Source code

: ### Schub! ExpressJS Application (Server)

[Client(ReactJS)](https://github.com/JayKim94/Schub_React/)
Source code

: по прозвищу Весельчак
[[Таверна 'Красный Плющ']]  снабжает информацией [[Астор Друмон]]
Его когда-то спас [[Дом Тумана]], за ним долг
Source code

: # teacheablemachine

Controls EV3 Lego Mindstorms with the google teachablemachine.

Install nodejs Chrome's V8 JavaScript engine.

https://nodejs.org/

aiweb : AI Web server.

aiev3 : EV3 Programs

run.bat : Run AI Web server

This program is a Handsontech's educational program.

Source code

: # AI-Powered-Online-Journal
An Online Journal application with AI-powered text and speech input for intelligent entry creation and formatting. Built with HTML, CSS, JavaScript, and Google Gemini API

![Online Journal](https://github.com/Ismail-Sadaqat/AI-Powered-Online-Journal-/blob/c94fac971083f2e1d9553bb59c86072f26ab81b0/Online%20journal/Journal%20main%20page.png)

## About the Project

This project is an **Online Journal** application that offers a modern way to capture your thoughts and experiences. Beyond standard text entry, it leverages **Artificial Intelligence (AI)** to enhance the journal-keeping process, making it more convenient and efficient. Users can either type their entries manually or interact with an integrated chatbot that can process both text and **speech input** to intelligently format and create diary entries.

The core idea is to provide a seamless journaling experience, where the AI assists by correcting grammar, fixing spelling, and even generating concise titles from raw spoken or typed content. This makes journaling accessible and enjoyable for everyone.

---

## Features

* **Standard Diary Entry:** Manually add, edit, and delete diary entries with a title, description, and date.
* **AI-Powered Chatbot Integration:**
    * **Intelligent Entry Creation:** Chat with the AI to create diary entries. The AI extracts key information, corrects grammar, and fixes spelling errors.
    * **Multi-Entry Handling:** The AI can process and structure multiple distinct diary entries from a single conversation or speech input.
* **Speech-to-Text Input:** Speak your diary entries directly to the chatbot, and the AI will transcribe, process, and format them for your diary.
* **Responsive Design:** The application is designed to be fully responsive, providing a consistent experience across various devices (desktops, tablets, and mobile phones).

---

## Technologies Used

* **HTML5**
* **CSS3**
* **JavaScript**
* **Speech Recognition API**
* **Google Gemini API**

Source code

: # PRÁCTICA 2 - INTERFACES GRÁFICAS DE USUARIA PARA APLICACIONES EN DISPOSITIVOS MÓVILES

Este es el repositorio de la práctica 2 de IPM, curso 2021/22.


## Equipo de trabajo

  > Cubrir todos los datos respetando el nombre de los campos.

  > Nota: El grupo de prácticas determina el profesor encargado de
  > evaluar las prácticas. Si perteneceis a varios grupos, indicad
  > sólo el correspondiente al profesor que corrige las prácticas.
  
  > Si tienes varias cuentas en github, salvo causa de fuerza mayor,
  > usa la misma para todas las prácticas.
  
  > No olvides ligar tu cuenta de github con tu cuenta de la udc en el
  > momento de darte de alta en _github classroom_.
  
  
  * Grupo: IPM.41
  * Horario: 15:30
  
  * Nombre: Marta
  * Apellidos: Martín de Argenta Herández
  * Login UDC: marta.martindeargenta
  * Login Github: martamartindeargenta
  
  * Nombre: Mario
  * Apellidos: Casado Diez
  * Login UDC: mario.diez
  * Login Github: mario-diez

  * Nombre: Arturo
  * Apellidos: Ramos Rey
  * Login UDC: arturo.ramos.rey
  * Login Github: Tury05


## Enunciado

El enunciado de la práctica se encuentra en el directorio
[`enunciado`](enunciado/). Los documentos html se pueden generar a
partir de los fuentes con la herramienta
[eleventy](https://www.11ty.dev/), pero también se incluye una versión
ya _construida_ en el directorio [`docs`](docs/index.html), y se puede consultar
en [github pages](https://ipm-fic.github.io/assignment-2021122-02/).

WHAT IS REQUIRED:
Please show the lines in the entries above that hold the string "nodejs".

SOLUTION BELOW:
Install nodejs Chrome's V8 JavaScript engine.
https://nodejs.org/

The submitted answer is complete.